Data for analysis:
# # # # # # #
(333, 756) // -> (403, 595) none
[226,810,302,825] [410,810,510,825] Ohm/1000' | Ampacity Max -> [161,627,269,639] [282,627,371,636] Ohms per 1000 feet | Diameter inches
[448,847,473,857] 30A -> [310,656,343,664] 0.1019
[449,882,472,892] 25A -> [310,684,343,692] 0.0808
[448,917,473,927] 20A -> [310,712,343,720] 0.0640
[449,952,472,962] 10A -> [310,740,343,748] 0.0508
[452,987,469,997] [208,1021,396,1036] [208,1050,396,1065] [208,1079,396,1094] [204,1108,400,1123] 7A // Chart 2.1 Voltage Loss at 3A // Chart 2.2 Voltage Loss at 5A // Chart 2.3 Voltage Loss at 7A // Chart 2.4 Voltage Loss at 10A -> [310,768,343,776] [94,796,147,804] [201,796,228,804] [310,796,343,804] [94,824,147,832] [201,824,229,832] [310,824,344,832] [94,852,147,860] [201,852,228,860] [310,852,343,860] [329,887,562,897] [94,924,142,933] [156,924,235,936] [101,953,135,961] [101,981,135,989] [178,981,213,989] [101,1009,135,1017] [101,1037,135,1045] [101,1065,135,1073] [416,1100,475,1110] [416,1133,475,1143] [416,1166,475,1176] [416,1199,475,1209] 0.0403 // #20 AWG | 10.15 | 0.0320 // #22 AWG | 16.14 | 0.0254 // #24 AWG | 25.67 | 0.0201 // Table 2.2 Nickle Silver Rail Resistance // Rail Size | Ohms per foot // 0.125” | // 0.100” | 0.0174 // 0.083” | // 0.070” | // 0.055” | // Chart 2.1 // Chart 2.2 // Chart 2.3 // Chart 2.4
# # # # # # #
What you return must match the listing above exactly, with every line included.

Task answer:
(333, 756) // -> (403, 595) none
[226,810,302,825] [410,810,510,825] Ohm/1000' | Ampacity Max -> [161,627,269,639] [282,627,371,636] Ohms per 1000 feet | Diameter inches
[448,847,473,857] 30A -> [310,656,343,664] 0.1019
[449,882,472,892] 25A -> [310,684,343,692] 0.0808
[448,917,473,927] 20A -> [310,712,343,720] 0.0640
[449,952,472,962] 10A -> [310,740,343,748] 0.0508
[452,987,469,997] [208,1021,396,1036] [208,1050,396,1065] [208,1079,396,1094] [204,1108,400,1123] 7A // Chart 2.1 Voltage Loss at 3A // Chart 2.2 Voltage Loss at 5A // Chart 2.3 Voltage Loss at 7A // Chart 2.4 Voltage Loss at 10A -> [310,768,343,776] [94,796,147,804] [201,796,228,804] [310,796,343,804] [94,824,147,832] [201,824,229,832] [310,824,344,832] [94,852,147,860] [201,852,228,860] [310,852,343,860] [329,887,562,897] [94,924,142,933] [156,924,235,936] [101,953,135,961] [101,981,135,989] [178,981,213,989] [101,1009,135,1017] [101,1037,135,1045] [101,1065,135,1073] [416,1100,475,1110] [416,1133,475,1143] [416,1166,475,1176] [416,1199,475,1209] 0.0403 // #20 AWG | 10.15 | 0.0320 // #22 AWG | 16.14 | 0.0254 // #24 AWG | 25.67 | 0.0201 // Table 2.2 Nickle Silver Rail Resistance // Rail Size | Ohms per foot // 0.125” | // 0.100” | 0.0174 // 0.083” | // 0.070” | // 0.055” | // Chart 2.1 // Chart 2.2 // Chart 2.3 // Chart 2.4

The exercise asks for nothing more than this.